Clauses de non-concurrence lors de la cession de droits sociaux : la vigilance est de mise !
2 novembre 2021
Afin de protéger et de maintenir la valeur économique de son investissement, il est usuel, lors de la négociation d’un protocole de cession de droits sociaux, que l’acquéreur de droits sociaux demande au vendeur de souscrire à un engagement de non-concurrence.
Ces engagements portent atteinte à certains principes fondamentaux dont la liberté du commerce et de l’industrie, la liberté d’entreprendre et la liberté du travail. Pour cette raison, leur validité est subordonnée au respect de certaines exigences tant en droit commercial, qu’en droit social ou encore en droit de la concurrence.
Droit commercial
Pour être valable, la clause de non-concurrence doit être limitée dans le temps et dans l’espace et proportionnée aux intérêts légitimes à protéger (1). Ces critères sont cumulatifs.
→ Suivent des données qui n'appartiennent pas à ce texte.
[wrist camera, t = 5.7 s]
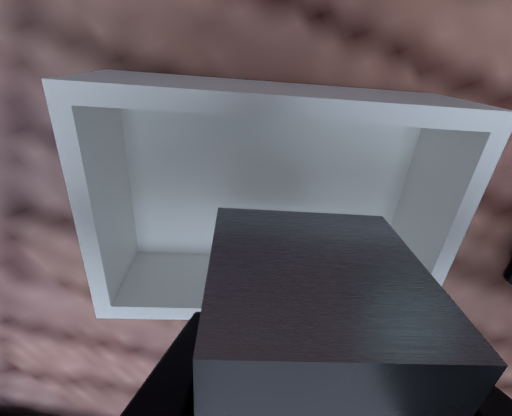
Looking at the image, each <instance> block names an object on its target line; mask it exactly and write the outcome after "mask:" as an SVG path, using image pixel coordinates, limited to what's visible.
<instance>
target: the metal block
mask: <svg viewBox="0 0 512 416" xmlns="http://www.w3.org/2000/svg"><path fill="white" fill-rule="evenodd" d="M507 366H508V365H507V364H506V363H505V362H504V361H503V359H502V358H501V357H500V356H499V355H498V353H497V352H496V351H495V350H494V349H493V347H492V346H491V345H490V344H489V343H488V342H487V340H486V339H485V338H484V337H483V336H482V334H481V333H480V332H479V331H478V330H477V328H476V327H475V326H474V325H473V324H472V322H471V321H470V320H469V319H468V318H467V316H466V315H465V314H464V313H463V312H462V311H461V309H460V308H459V307H458V306H457V305H456V303H455V302H454V301H453V300H452V299H451V297H450V296H449V295H448V294H447V293H446V291H445V290H444V289H443V288H442V287H441V285H440V284H439V283H438V282H437V281H436V279H435V278H434V277H433V276H432V275H431V274H430V272H429V271H428V270H427V269H426V268H425V266H424V265H423V264H422V263H421V262H420V260H419V259H418V258H417V257H416V256H415V254H414V253H413V252H412V251H411V250H410V248H409V247H408V246H407V245H406V244H405V242H404V241H403V240H402V239H401V238H400V237H399V235H398V234H397V233H396V232H395V231H394V229H393V228H392V227H391V226H390V225H389V223H388V222H387V221H386V220H385V219H384V217H383V216H372V215H353V214H334V213H314V212H295V211H276V210H257V209H238V208H218V211H217V217H216V223H215V229H214V235H213V241H212V247H211V253H210V259H209V265H208V271H207V277H206V283H205V289H204V295H203V301H202V307H201V313H200V319H199V325H198V331H197V337H196V343H195V349H194V355H193V387H194V416H474V414H475V413H476V411H477V410H478V408H479V407H480V406H481V404H482V403H483V401H484V400H485V398H486V397H487V395H488V394H489V393H490V391H491V390H492V388H493V387H494V385H495V384H496V382H497V381H498V379H499V378H500V377H501V375H502V374H503V372H504V371H505V369H506V368H507Z"/></svg>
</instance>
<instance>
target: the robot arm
mask: <svg viewBox="0 0 512 416" xmlns="http://www.w3.org/2000/svg"><path fill="white" fill-rule="evenodd" d="M504 278H505V280H506V281H508V282H509V283H510V284H512V263H511V265H510V267H509V269H508V271H507V272H506V274H505V277H504ZM200 313H201V312H195V313H194V314H193V316H192V317H191V318H190V320H189V321H188V322H187V324H186V325H185V327H184V328H183V329H182V331H181V332H180V333H179V335H178V336H177V338H176V339H175V340H174V342H173V343H172V345H171V346H170V347H169V349H168V350H167V351H166V353H165V354H164V356H163V357H162V358H161V360H160V361H159V363H158V364H157V365H156V367H155V368H154V369H153V371H152V372H151V374H150V375H149V376H148V378H147V379H146V381H145V382H144V383H143V385H142V386H141V387H140V389H139V390H138V392H137V393H136V394H135V396H134V397H133V398H132V400H131V401H130V403H129V404H128V405H127V407H126V408H125V410H124V411H123V412H122V414H121V415H120V416H194V387H193V355H194V349H195V343H196V337H197V331H198V325H199V319H200ZM474 416H512V399H511V398H510V397H508V396H507V395H506V394H505V393H503V392H502V391H501V390H499V389H498V388H497V387H496V386H494V387H493V388H492V390H491V391H490V393H489V394H488V395H487V397H486V398H485V400H484V401H483V403H482V404H481V406H480V407H479V408H478V410H477V411H476V413H475V414H474Z"/></svg>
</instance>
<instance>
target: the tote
mask: <svg viewBox="0 0 512 416" xmlns="http://www.w3.org/2000/svg"><path fill="white" fill-rule="evenodd" d="M41 80H42V84H43V88H44V93H45V97H46V101H47V106H48V110H49V114H50V119H51V123H52V127H53V132H54V136H55V140H56V145H57V149H58V153H59V158H60V162H61V166H62V171H63V175H64V179H65V184H66V188H67V192H68V197H69V201H70V205H71V210H72V214H73V218H74V223H75V227H76V231H77V236H78V240H79V244H80V249H81V253H82V257H83V262H84V266H85V270H86V275H87V279H88V283H89V288H90V292H91V296H92V301H93V305H94V309H95V314H96V318H114V319H171V320H190V318H191V317H192V316H193V314H194V313H195V312H201V307H202V301H203V295H204V289H205V283H206V277H207V271H208V265H209V259H210V253H211V247H212V241H213V235H214V229H215V223H216V217H217V211H218V208H238V209H257V210H276V211H295V212H314V213H334V214H353V215H372V216H383V217H384V219H385V220H386V221H387V222H388V223H389V225H390V226H391V227H392V228H393V229H394V231H395V232H396V233H397V234H398V235H399V237H400V238H401V239H402V240H403V241H404V242H405V244H406V245H407V246H408V247H409V248H410V250H411V251H412V252H413V253H414V254H415V256H416V257H417V258H418V259H419V260H420V262H421V263H422V264H423V265H424V266H425V268H426V269H427V270H428V271H429V272H430V274H431V275H432V276H433V277H434V278H435V279H436V281H437V282H438V283H439V284H440V285H441V287H442V285H443V282H444V280H445V278H446V276H447V274H448V271H449V269H450V267H451V265H452V263H453V260H454V258H455V256H456V254H457V251H458V249H459V247H460V245H461V243H462V240H463V238H464V236H465V234H466V232H467V229H468V227H469V225H470V223H471V220H472V218H473V216H474V214H475V212H476V209H477V207H478V205H479V203H480V201H481V198H482V196H483V194H484V192H485V189H486V187H487V185H488V183H489V181H490V178H491V176H492V174H493V172H494V170H495V167H496V165H497V163H498V161H499V158H500V156H501V154H502V152H503V150H504V147H505V145H506V143H507V141H508V139H509V136H510V134H511V132H512V110H508V109H504V108H499V107H495V106H490V105H486V104H481V103H477V102H472V101H468V100H463V99H459V98H454V97H450V96H445V95H441V94H436V93H422V92H409V91H395V90H381V89H368V88H354V87H340V86H327V85H313V84H299V83H286V82H272V81H258V80H245V79H231V78H217V77H204V76H190V75H176V74H163V73H149V72H135V71H122V70H108V69H105V70H98V71H91V72H84V73H77V74H70V75H63V76H56V77H49V78H42V79H41Z"/></svg>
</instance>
Dans la mesure où les clauses de non-concurrence viennent limiter les principes fondamentaux précités, elles font l’objet d’une interprétation stricte par les tribunaux et au cas par cas en fonction du secteur d’activité concerné. Les juges s’efforcent de vérifier la proportionnalité de la durée et du champ territorial de la clause de non-concurrence avec l’activité effective de la société cédée.
L’espace géographique doit, par exemple, correspondre aux zones dans lesquelles la société cédée exerce son activité à la date de cession, même si dans certaines hypothèses elle peut être étendue aux territoires prospectés.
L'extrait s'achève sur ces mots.